Teacher's jackpot makes memory for children
Recently we drove north as we always do in August. The occasion was to bring Doug's parents back from Salem, Ore., to Paulden for a visit in the Arizona sun.
We departed mid-morning enroute to our overnight stop in the very small community of Beatty, Nev., two hours north of Las Vegas and offering a small hotel with good food.
We arrived in the late afternoon and checked in. The hotel has a little casino, nearly empty at that time of day. We completed check in and were about to go to our room when bells rang and we heard an excited shout. A middle-aged women sitting at a slot machine hit the jackpot.
She sat with a quiet smile on her face and watched as a stream of quarters built a pyramid of wealth in the machine's stainless steel tray.
Doug, never successful with one-armed bandits, stepped over to her and asked, "How much did you win?"
"I'm not sure," she said grinning and glancing over her shoulder. "But the counter says over a thousand quarters so far."
We watched a moment longer and then went to our room.
Later we were in the dining room seated for dinner.
While we reviewed and discussed the menu, Jackpot Woman came into the dining room with a troop of 10 children following behind her. It seemed they ranged from about 5 to 12 years of age. Two were of Spanish descent, three others were Native American and there were about an equal number of boys and girls.
The troop sat at a table near ours that had been constructed a few minutes earlier from three smaller tables.
A waitress appeared and passed out menus. Jackpot Woman smiled up at her asking if she would return shortly, then she turned to her troop and spoke softly, but in a voice we could easily hear.
"Order whatever you'd like," she said. "You might like to try the lobster or the steak."
"What's lobster?" a young boy asked.
"Lobster," she replied, "is kind of like fish.

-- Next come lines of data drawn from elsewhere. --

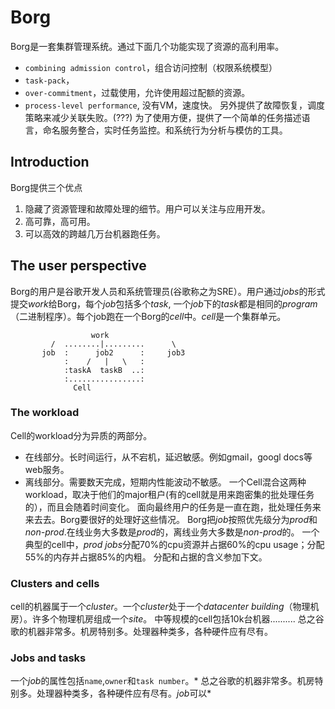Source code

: # Borg
Borg是一套集群管理系统。通过下面几个功能实现了资源的高利用率。
* `combining admission control`，组合访问控制（权限系统模型）
* `task-pack`，
* `over-commitment`，过载使用，允许使用超过配额的资源。
* `process-level performance`, 没有VM，速度快。
另外提供了故障恢复，调度策略来减少关联失败。(???) 
为了使用方便，提供了一个简单的任务描述语言，命名服务整合，实时任务监控。和系统行为分析与模仿的工具。

## Introduction
Borg提供三个优点
1. 隐藏了资源管理和故障处理的细节。用户可以关注与应用开发。
2. 高可靠，高可用。
3. 可以高效的跨越几万台机器跑任务。

## The user perspective
Borg的用户是谷歌开发人员和系统管理员(谷歌称之为SRE）。用户通过*jobs*的形式提交*work*给Borg，每个*job*包括多个*task*,
一个*job*下的*task*都是相同的*program*（二进制程序）。每个job跑在一个Borg的*cell*中。*cell*是一个集群单元。
```
                  work
         /  ........|.........      \
       job  :      job2      :     job3
            :    /   |   \   :
            :taskA  taskB  ..:
            :................:
              Cell
```                          
       
### The workload
Cell的workload分为异质的两部分。
* 在线部分。长时间运行，从不宕机，延迟敏感。例如gmail，googl docs等web服务。
* 离线部分。需要数天完成，短期内性能波动不敏感。
一个Cell混合这两种workload，取决于他们的major租户(有的cell就是用来跑密集的批处理任务的），而且会随着时间变化。
面向最终用户的任务是一直在跑，批处理任务来来去去。Borg要很好的处理好这些情况。
Borg把*job*按照优先级分为*prod*和*non-prod*.在线业务大多数是*prod*的，离线业务大多数是*non-prod*的。
一个典型的cell中，*prod jobs*分配70%的cpu资源并占据60%的cpu usage；分配55%的内存并占据85%的内粗。
分配和占据的含义参加下文。

### Clusters and cells
cell的机器属于一个*cluster*。一个*cluster*处于一个*datacenter building*（物理机房）。许多个物理机房组成一个*site*。
中等规模的cell包括10k台机器..........
总之谷歌的机器非常多。机房特别多。处理器种类多，各种硬件应有尽有。

### Jobs and tasks
一个*job*的属性包括`name`,`owner`和`task number`。*
总之谷歌的机器非常多。机房特别多。处理器种类多，各种硬件应有尽有。*job*可以*




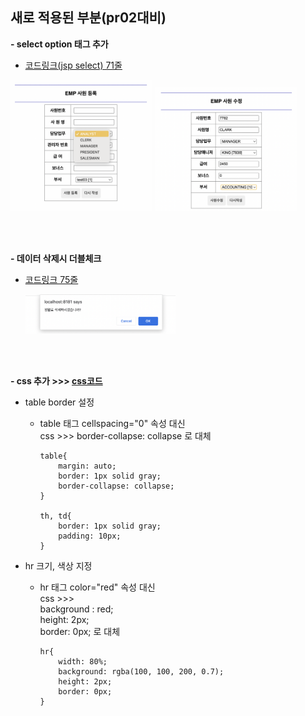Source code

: ## 새로 적용된 부분(pr02대비)

<b>- select option 태그 추가</b>

- [코드링크(jsp select) 71줄](https://github.com/hyeah0/SmartWeb_Contents_WebApplication_developer_class/blob/main/5_web/05_jsp_databaseConnect/pr03_EMP_rownum%EC%88%98%EC%A0%95/src/main/webapp/view/emp_modify.jsp)

<div>
<img src="https://github.com/hyeah0/SmartWeb_Contents_WebApplication_developer_class/blob/main/5_web/05_jsp_databaseConnect/img/03/insert.png" width="45%">
<img src="https://github.com/hyeah0/SmartWeb_Contents_WebApplication_developer_class/blob/main/5_web/05_jsp_databaseConnect/img/03/update.png" width="45%">
</div>

<br><br>

<b>- 데이터 삭제시 더블체크 </b><br>

- [코드링크 75줄](https://github.com/hyeah0/SmartWeb_Contents_WebApplication_developer_class/blob/main/5_web/05_jsp_databaseConnect/pr03_EMP_rownum%EC%88%98%EC%A0%95/src/main/webapp/view/emp_list_detail.jsp)

  <img src="https://github.com/hyeah0/SmartWeb_Contents_WebApplication_developer_class/blob/main/5_web/05_jsp_databaseConnect/img/03/delete.png" width="50%">

<br><br>

<b>- css 추가 >>> [css코드](https://github.com/hyeah0/SmartWeb_Contents_WebApplication_developer_class/blob/main/5_web/05_jsp_databaseConnect/pr03_EMP_rownum%EC%88%98%EC%A0%95/src/main/webapp/css/frame.css) </b>

- table border 설정

  - table 태그 cellspacing="0" 속성 대신 <br>
    css >>> border-collapse: collapse 로 대체

    ```
    table{
        margin: auto;
        border: 1px solid gray;
        border-collapse: collapse;
    }

    th, td{
        border: 1px solid gray;
        padding: 10px;
    }
    ```

- hr 크기, 색상 지정

  - hr 태그 color="red" 속성 대신 <br>
    css >>> <br>
    background : red;<br>
    height: 2px; <br>
    border: 0px; 로 대체

    ```
    hr{
        width: 80%;
        background: rgba(100, 100, 200, 0.7);
        height: 2px;
        border: 0px;
    }
    ```
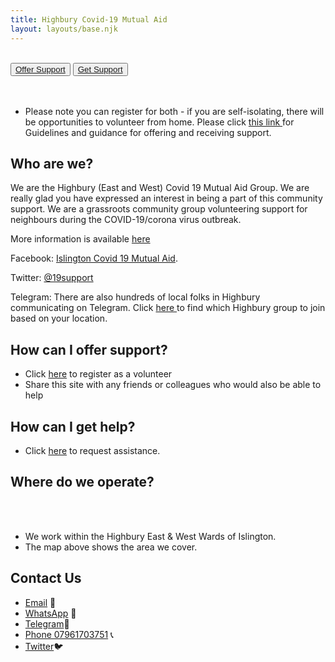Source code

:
 ```yaml
---
title: Highbury Covid-19 Mutual Aid
layout: layouts/base.njk
---
```

<br/>
<div class="button-container">
  <button class="bttn-simple bttn-lg bttn-royal"><a href="/volunteer">Offer Support</a></button>
  <button class="bttn-simple bttn-lg bttn-success"><a href="/support">Get Support</a></button>
</div>

<br/>
<br/>

 - Please note you can register for both - if you are self-isolating, there will be opportunities to volunteer from home. Please click <a href="https://drive.google.com/file/d/1qoTdlNc70uqNKCTy91ebcNm1Z1bptyJA/view"> this link </a> for Guidelines and guidance for offering and receiving support.

## Who are we?
  We are the Highbury (East and West) Covid 19 Mutual Aid Group. We are really glad you have expressed an interest in being a part of this community support.
  We are a grassroots community group volunteering support for neighbours during the COVID-19/corona virus outbreak.
  
  More information is available [here](/about)
  
  Facebook: [Islington Covid 19 Mutual Aid](https://m.facebook.com/groups/926599381108201).
  
  Twitter: [@19support](https://twitter.com/19support)
  
  Telegram: There are also hundreds of local folks in Highbury communicating on Telegram. Click <a href="https://highbury-mutual-aid-groups.herokuapp.com/"> here </a> to find which Highbury group to join based on your location. 

## How can I offer support?
  
 - Click [here](/volunteer) to register as a volunteer
 - Share this site with any friends or colleagues who would also be able to help

## How can I get help?

 - Click [here](/support) to request assistance.

## Where do we operate?

<br/>
<div id="map"></div>
<br/>

- We work within the Highbury East & West Wards of Islington.
- The map above shows the area we cover.


## Contact Us

 - [Email](mailto:highburymutualaid@gmail.com ) 📧 
 - [WhatsApp](https://chat.whatsapp.com/JmcTPpTaTWRJGNcAuZNimd) 📲
 - [Telegram](https://t.me/highburycovid19magroup)📲
 - [Phone 07961703751](tel:07961703751) 📞
 - [Twitter](https://twitter.com/19Support)🐦
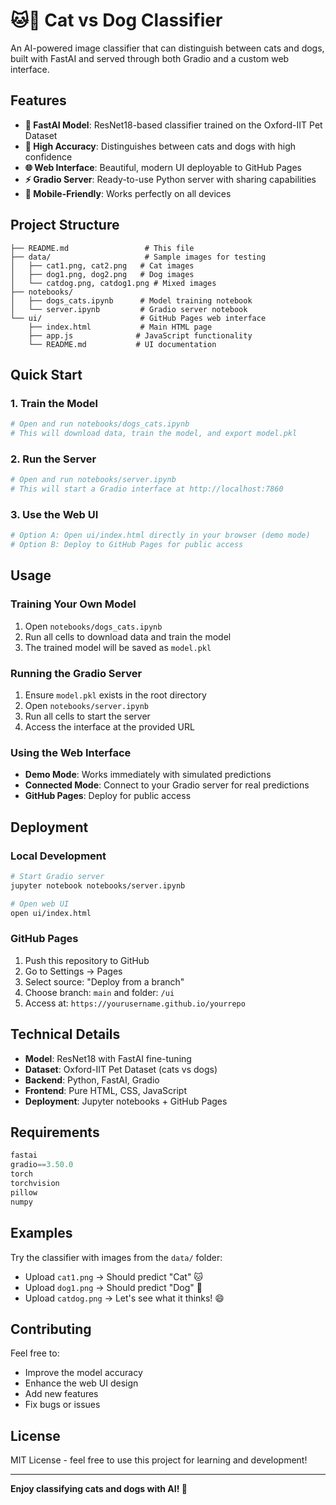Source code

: # 🐱🐶 Cat vs Dog Classifier

An AI-powered image classifier that can distinguish between cats and dogs, built with FastAI and served through both Gradio and a custom web interface.

## Features

- **🧠 FastAI Model**: ResNet18-based classifier trained on the Oxford-IIT Pet Dataset
- **🎯 High Accuracy**: Distinguishes between cats and dogs with high confidence
- **🌐 Web Interface**: Beautiful, modern UI deployable to GitHub Pages
- **⚡ Gradio Server**: Ready-to-use Python server with sharing capabilities
- **📱 Mobile-Friendly**: Works perfectly on all devices

## Project Structure

```
├── README.md                 # This file
├── data/                     # Sample images for testing
│   ├── cat1.png, cat2.png   # Cat images
│   ├── dog1.png, dog2.png   # Dog images
│   └── catdog.png, catdog1.png # Mixed images
├── notebooks/
│   ├── dogs_cats.ipynb      # Model training notebook
│   └── server.ipynb         # Gradio server notebook
└── ui/                      # GitHub Pages web interface
    ├── index.html           # Main HTML page
    ├── app.js              # JavaScript functionality
    └── README.md           # UI documentation
```

## Quick Start

### 1. Train the Model
```bash
# Open and run notebooks/dogs_cats.ipynb
# This will download data, train the model, and export model.pkl
```

### 2. Run the Server
```bash
# Open and run notebooks/server.ipynb
# This will start a Gradio interface at http://localhost:7860
```

### 3. Use the Web UI
```bash
# Option A: Open ui/index.html directly in your browser (demo mode)
# Option B: Deploy to GitHub Pages for public access
```

## Usage

### Training Your Own Model
1. Open `notebooks/dogs_cats.ipynb`
2. Run all cells to download data and train the model
3. The trained model will be saved as `model.pkl`

### Running the Gradio Server
1. Ensure `model.pkl` exists in the root directory
2. Open `notebooks/server.ipynb`
3. Run all cells to start the server
4. Access the interface at the provided URL

### Using the Web Interface
- **Demo Mode**: Works immediately with simulated predictions
- **Connected Mode**: Connect to your Gradio server for real predictions
- **GitHub Pages**: Deploy for public access

## Deployment

### Local Development
```bash
# Start Gradio server
jupyter notebook notebooks/server.ipynb

# Open web UI
open ui/index.html
```

### GitHub Pages
1. Push this repository to GitHub
2. Go to Settings → Pages
3. Select source: "Deploy from a branch"
4. Choose branch: `main` and folder: `/ui`
5. Access at: `https://yourusername.github.io/yourrepo`

## Technical Details

- **Model**: ResNet18 with FastAI fine-tuning
- **Dataset**: Oxford-IIT Pet Dataset (cats vs dogs)
- **Backend**: Python, FastAI, Gradio
- **Frontend**: Pure HTML, CSS, JavaScript
- **Deployment**: Jupyter notebooks + GitHub Pages

## Requirements

```python
fastai
gradio==3.50.0
torch
torchvision
pillow
numpy
```

## Examples

Try the classifier with images from the `data/` folder:
- Upload `cat1.png` → Should predict "Cat" 🐱
- Upload `dog1.png` → Should predict "Dog" 🐶
- Upload `catdog.png` → Let's see what it thinks! 😄

## Contributing

Feel free to:
- Improve the model accuracy
- Enhance the web UI design
- Add new features
- Fix bugs or issues

## License

MIT License - feel free to use this project for learning and development!

---

**Enjoy classifying cats and dogs with AI! 🚀**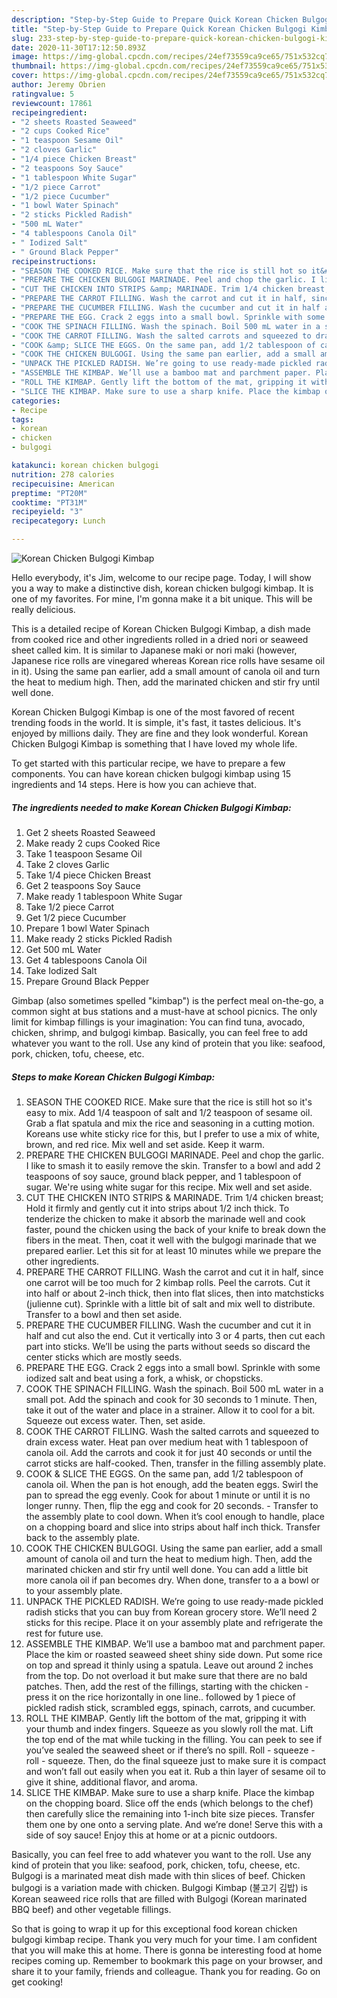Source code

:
 ```yaml
---
description: "Step-by-Step Guide to Prepare Quick Korean Chicken Bulgogi Kimbap"
title: "Step-by-Step Guide to Prepare Quick Korean Chicken Bulgogi Kimbap"
slug: 233-step-by-step-guide-to-prepare-quick-korean-chicken-bulgogi-kimbap
date: 2020-11-30T17:12:50.893Z
image: https://img-global.cpcdn.com/recipes/24ef73559ca9ce65/751x532cq70/korean-chicken-bulgogi-kimbap-recipe-main-photo.jpg
thumbnail: https://img-global.cpcdn.com/recipes/24ef73559ca9ce65/751x532cq70/korean-chicken-bulgogi-kimbap-recipe-main-photo.jpg
cover: https://img-global.cpcdn.com/recipes/24ef73559ca9ce65/751x532cq70/korean-chicken-bulgogi-kimbap-recipe-main-photo.jpg
author: Jeremy Obrien
ratingvalue: 5
reviewcount: 17861
recipeingredient:
- "2 sheets Roasted Seaweed"
- "2 cups Cooked Rice"
- "1 teaspoon Sesame Oil"
- "2 cloves Garlic"
- "1/4 piece Chicken Breast"
- "2 teaspoons Soy Sauce"
- "1 tablespoon White Sugar"
- "1/2 piece Carrot"
- "1/2 piece Cucumber"
- "1 bowl Water Spinach"
- "2 sticks Pickled Radish"
- "500 mL Water"
- "4 tablespoons Canola Oil"
- " Iodized Salt"
- " Ground Black Pepper"
recipeinstructions:
- "SEASON THE COOKED RICE. Make sure that the rice is still hot so it&#39;s easy to mix. Add 1/4 teaspoon of salt and 1/2 teaspoon of sesame oil. Grab a flat spatula and mix the rice and seasoning in a cutting motion. Koreans use white sticky rice for this, but I prefer to use a mix of white, brown, and red rice. Mix well and set aside. Keep it warm."
- "PREPARE THE CHICKEN BULGOGI MARINADE. Peel and chop the garlic. I like to smash it to easily remove the skin. Transfer to a bowl and add 2 teaspoons of soy sauce, ground black pepper, and 1 tablespoon of sugar. We&#39;re using white sugar for this recipe. Mix well and set aside."
- "CUT THE CHICKEN INTO STRIPS &amp; MARINADE. Trim 1/4 chicken breast; Hold it firmly and gently cut it into strips about 1/2 inch thick. To tenderize the chicken to make it absorb the marinade well and cook faster, pound the chicken using the back of your knife to break down the fibers in the meat. Then, coat it well with the bulgogi marinade that we prepared earlier. Let this sit for at least 10 minutes while we prepare the other ingredients."
- "PREPARE THE CARROT FILLING. Wash the carrot and cut it in half, since one carrot will be too much for 2 kimbap rolls. Peel the carrots. Cut it into half or about 2-inch thick, then into flat slices, then into matchsticks (julienne cut). Sprinkle with a little bit of salt and mix well to distribute. Transfer to a bowl and then set aside."
- "PREPARE THE CUCUMBER FILLING. Wash the cucumber and cut it in half and cut also the end. Cut it vertically into 3 or 4 parts, then cut each part into sticks. We’ll be using the parts without seeds so discard the center sticks which are mostly seeds."
- "PREPARE THE EGG. Crack 2 eggs into a small bowl. Sprinkle with some iodized salt and beat using a fork, a whisk, or chopsticks."
- "COOK THE SPINACH FILLING. Wash the spinach. Boil 500 mL water in a small pot. Add the spinach and cook for 30 seconds to 1 minute. Then, take it out of the water and place in a strainer. Allow it to cool for a bit. Squeeze out excess water. Then, set aside."
- "COOK THE CARROT FILLING. Wash the salted carrots and squeezed to drain excess water. Heat pan over medium heat with 1 tablespoon of canola oil. Add the carrots and cook it for just 40 seconds or until the carrot sticks are half-cooked. Then, transfer in the filling assembly plate."
- "COOK &amp; SLICE THE EGGS. On the same pan, add 1/2 tablespoon of canola oil. When the pan is hot enough, add the beaten eggs. Swirl the pan to spread the egg evenly. Cook for about 1 minute or until it is no longer runny. Then, flip the egg and cook for 20 seconds. Transfer to the assembly plate to cool down. When it’s cool enough to handle, place on a chopping board and slice into strips about half inch thick. Transfer back to the assembly plate."
- "COOK THE CHICKEN BULGOGI. Using the same pan earlier, add a small amount of canola oil and turn the heat to medium high. Then, add the marinated chicken and stir fry until well done. You can add a little bit more canola oil if pan becomes dry. When done, transfer to a a bowl or to your assembly plate."
- "UNPACK THE PICKLED RADISH. We’re going to use ready-made pickled radish sticks that you can buy from Korean grocery store. We’ll need 2 sticks for this recipe. Place it on your assembly plate and refrigerate the rest for future use."
- "ASSEMBLE THE KIMBAP. We’ll use a bamboo mat and parchment paper. Place the kim or roasted seaweed sheet shiny side down. Put some rice on top and spread it thinly using a spatula. Leave out around 2 inches from the top. Do not overload it but make sure that there are no bald patches. Then, add the rest of the fillings, starting with the chicken - press it on the rice horizontally in one line.. followed by 1 piece of pickled radish stick, scrambled eggs, spinach, carrots, and cucumber."
- "ROLL THE KIMBAP. Gently lift the bottom of the mat, gripping it with your thumb and index fingers. Squeeze as you slowly roll the mat. Lift the top end of the mat while tucking in the filling. You can peek to see if you’ve sealed the seaweed sheet or if there’s no spill. Roll - squeeze - roll - squeeze. Then, do the final squeeze just to make sure it is compact and won’t fall out easily when you eat it. Rub a thin layer of sesame oil to give it shine, additional flavor, and aroma."
- "SLICE THE KIMBAP. Make sure to use a sharp knife. Place the kimbap on the chopping board. Slice off the ends (which belongs to the chef) then carefully slice the remaining into 1-inch bite size pieces. Transfer them one by one onto a serving plate. And we’re done! Serve this with a side of soy sauce! Enjoy this at home or at a picnic outdoors."
categories:
- Recipe
tags:
- korean
- chicken
- bulgogi

katakunci: korean chicken bulgogi 
nutrition: 278 calories
recipecuisine: American
preptime: "PT20M"
cooktime: "PT31M"
recipeyield: "3"
recipecategory: Lunch

---
```



![Korean Chicken Bulgogi Kimbap](https://img-global.cpcdn.com/recipes/24ef73559ca9ce65/751x532cq70/korean-chicken-bulgogi-kimbap-recipe-main-photo.jpg)

Hello everybody, it's Jim, welcome to our recipe page. Today, I will show you a way to make a distinctive dish, korean chicken bulgogi kimbap. It is one of my favorites. For mine, I'm gonna make it a bit unique. This will be really delicious.

This is a detailed recipe of Korean Chicken Bulgogi Kimbap, a dish made from cooked rice and other ingredients rolled in a dried nori or seaweed sheet called kim. It is similar to Japanese maki or nori maki (however, Japanese rice rolls are vinegared whereas Korean rice rolls have sesame oil in it). Using the same pan earlier, add a small amount of canola oil and turn the heat to medium high. Then, add the marinated chicken and stir fry until well done.

Korean Chicken Bulgogi Kimbap is one of the most favored of recent trending foods in the world. It is simple, it's fast, it tastes delicious. It's enjoyed by millions daily. They are fine and they look wonderful. Korean Chicken Bulgogi Kimbap is something that I have loved my whole life.


To get started with this particular recipe, we have to prepare a few components. You can have korean chicken bulgogi kimbap using 15 ingredients and 14 steps. Here is how you can achieve that.

<!--inarticleads1-->

##### The ingredients needed to make Korean Chicken Bulgogi Kimbap:

1. Get 2 sheets Roasted Seaweed
1. Make ready 2 cups Cooked Rice
1. Take 1 teaspoon Sesame Oil
1. Take 2 cloves Garlic
1. Take 1/4 piece Chicken Breast
1. Get 2 teaspoons Soy Sauce
1. Make ready 1 tablespoon White Sugar
1. Take 1/2 piece Carrot
1. Get 1/2 piece Cucumber
1. Prepare 1 bowl Water Spinach
1. Make ready 2 sticks Pickled Radish
1. Get 500 mL Water
1. Get 4 tablespoons Canola Oil
1. Take  Iodized Salt
1. Prepare  Ground Black Pepper


Gimbap (also sometimes spelled &#34;kimbap&#34;) is the perfect meal on-the-go, a common sight at bus stations and a must-have at school picnics. The only limit for kimbap fillings is your imagination: You can find tuna, avocado, chicken, shrimp, and bulgogi kimbap. Basically, you can feel free to add whatever you want to the roll. Use any kind of protein that you like: seafood, pork, chicken, tofu, cheese, etc. 

<!--inarticleads2-->

##### Steps to make Korean Chicken Bulgogi Kimbap:

1. SEASON THE COOKED RICE. Make sure that the rice is still hot so it&#39;s easy to mix. Add 1/4 teaspoon of salt and 1/2 teaspoon of sesame oil. Grab a flat spatula and mix the rice and seasoning in a cutting motion. Koreans use white sticky rice for this, but I prefer to use a mix of white, brown, and red rice. Mix well and set aside. Keep it warm.
1. PREPARE THE CHICKEN BULGOGI MARINADE. Peel and chop the garlic. I like to smash it to easily remove the skin. Transfer to a bowl and add 2 teaspoons of soy sauce, ground black pepper, and 1 tablespoon of sugar. We&#39;re using white sugar for this recipe. Mix well and set aside.
1. CUT THE CHICKEN INTO STRIPS &amp; MARINADE. Trim 1/4 chicken breast; Hold it firmly and gently cut it into strips about 1/2 inch thick. To tenderize the chicken to make it absorb the marinade well and cook faster, pound the chicken using the back of your knife to break down the fibers in the meat. Then, coat it well with the bulgogi marinade that we prepared earlier. Let this sit for at least 10 minutes while we prepare the other ingredients.
1. PREPARE THE CARROT FILLING. Wash the carrot and cut it in half, since one carrot will be too much for 2 kimbap rolls. Peel the carrots. Cut it into half or about 2-inch thick, then into flat slices, then into matchsticks (julienne cut). Sprinkle with a little bit of salt and mix well to distribute. Transfer to a bowl and then set aside.
1. PREPARE THE CUCUMBER FILLING. Wash the cucumber and cut it in half and cut also the end. Cut it vertically into 3 or 4 parts, then cut each part into sticks. We’ll be using the parts without seeds so discard the center sticks which are mostly seeds.
1. PREPARE THE EGG. Crack 2 eggs into a small bowl. Sprinkle with some iodized salt and beat using a fork, a whisk, or chopsticks.
1. COOK THE SPINACH FILLING. Wash the spinach. Boil 500 mL water in a small pot. Add the spinach and cook for 30 seconds to 1 minute. Then, take it out of the water and place in a strainer. Allow it to cool for a bit. Squeeze out excess water. Then, set aside.
1. COOK THE CARROT FILLING. Wash the salted carrots and squeezed to drain excess water. Heat pan over medium heat with 1 tablespoon of canola oil. Add the carrots and cook it for just 40 seconds or until the carrot sticks are half-cooked. Then, transfer in the filling assembly plate.
1. COOK &amp; SLICE THE EGGS. On the same pan, add 1/2 tablespoon of canola oil. When the pan is hot enough, add the beaten eggs. Swirl the pan to spread the egg evenly. Cook for about 1 minute or until it is no longer runny. Then, flip the egg and cook for 20 seconds. - Transfer to the assembly plate to cool down. When it’s cool enough to handle, place on a chopping board and slice into strips about half inch thick. Transfer back to the assembly plate.
1. COOK THE CHICKEN BULGOGI. Using the same pan earlier, add a small amount of canola oil and turn the heat to medium high. Then, add the marinated chicken and stir fry until well done. You can add a little bit more canola oil if pan becomes dry. When done, transfer to a a bowl or to your assembly plate.
1. UNPACK THE PICKLED RADISH. We’re going to use ready-made pickled radish sticks that you can buy from Korean grocery store. We’ll need 2 sticks for this recipe. Place it on your assembly plate and refrigerate the rest for future use.
1. ASSEMBLE THE KIMBAP. We’ll use a bamboo mat and parchment paper. Place the kim or roasted seaweed sheet shiny side down. Put some rice on top and spread it thinly using a spatula. Leave out around 2 inches from the top. Do not overload it but make sure that there are no bald patches. Then, add the rest of the fillings, starting with the chicken - press it on the rice horizontally in one line.. followed by 1 piece of pickled radish stick, scrambled eggs, spinach, carrots, and cucumber.
1. ROLL THE KIMBAP. Gently lift the bottom of the mat, gripping it with your thumb and index fingers. Squeeze as you slowly roll the mat. Lift the top end of the mat while tucking in the filling. You can peek to see if you’ve sealed the seaweed sheet or if there’s no spill. Roll - squeeze - roll - squeeze. Then, do the final squeeze just to make sure it is compact and won’t fall out easily when you eat it. Rub a thin layer of sesame oil to give it shine, additional flavor, and aroma.
1. SLICE THE KIMBAP. Make sure to use a sharp knife. Place the kimbap on the chopping board. Slice off the ends (which belongs to the chef) then carefully slice the remaining into 1-inch bite size pieces. Transfer them one by one onto a serving plate. And we’re done! Serve this with a side of soy sauce! Enjoy this at home or at a picnic outdoors.


Basically, you can feel free to add whatever you want to the roll. Use any kind of protein that you like: seafood, pork, chicken, tofu, cheese, etc. Bulgogi is a marinated meat dish made with thin slices of beef. Chicken bulgogi is a variation made with chicken. Bulgogi Kimbap (불고기 김밥) is Korean seaweed rice rolls that are filled with Bulgogi (Korean marinated BBQ beef) and other vegetable fillings. 

So that is going to wrap it up for this exceptional food korean chicken bulgogi kimbap recipe. Thank you very much for your time. I am confident that you will make this at home. There is gonna be interesting food at home recipes coming up. Remember to bookmark this page on your browser, and share it to your family, friends and colleague. Thank you for reading. Go on get cooking!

It comes from the sea and is very good."
"Can we really get anything we want?" asked a wondering girl of perhaps 12.
"Absolutely, dear," said Jackpot Woman.
"Can we get dessert, too?" asked another youngster, seemingly in awe over his good fortune.
"You can have all the dessert you want," smiled Jackpot Woman.
The waitress arrived at our table and we gave her our order.
She then turned to the troop table.
"What are we all having?" she asked cheerfully.
"A toasted cheese sandwich," said one of the children promptly.
"Is that all? How about a steak or lobster? You can have anything you want," reminded Jackpot Woman.
"OK," said the boy, "I'll have two toasted cheese sandwiches and chocolate cake for dessert!"
"That's fine," said Jackpot Woman, a wide smile on her face.
Soon they had all ordered. Lots of questions about lobster and how well done the steaks should be and could they have more rolls and butter and could they have a soda pop with dinner and what is ranch dressing and blue cheese dressing and did they have to have vegetables with their dinner.
While enjoying our meal, we spoke quietly of the joy these children were having and how pleased and happy Jackpot Woman seemed.
As we left the dining room a large tray of desserts had appeared at the troop table and there were grins all around.
The next morning we checked out early and Doug, seeking to satiate his curiosity, asked the desk person, "Did you know there was a big winner last night on that machine over there?"
"Oh, yes," she said, "and I heard she bought a wonderful dinner for her children."
"Those were all her children?" I exclaimed.
"Well, not really. But she treats them as if they are."
"You know her then?" Doug asked.
"Oh, yes. She comes in every Friday after school is out. She buys a roll of quarters, plays them until they are gone, and then has dinner."
"Does she win often?" I asked.
"A little here and there, but nothing like last night. She won 4,000 quarters. A thousand dollars," the desk clerk said proudly.
"She lives in Beatty then?" I asked.
"Oh, yes. She teaches the disadvantaged, mentally challenged children at the school. When she won yesterday afternoon, she got on the phone and called as many of the children's parents as she could reach and asked them to bring the children to the restaurant. She bought dinner for all of them. They got to order whatever they wanted. Most of them had never had a meal in a nice restaurant before."
"Thank you for telling us that," said Doug as we left the desk for the parking lot.
"Isn't it great," said Doug, "that in a little place like this, off the beaten path, you hardly notice it as you pass by, that a generous and loving person is quietly making a difference."
We both felt so very good as we turned out of the parking lot and continued north toward Oregon.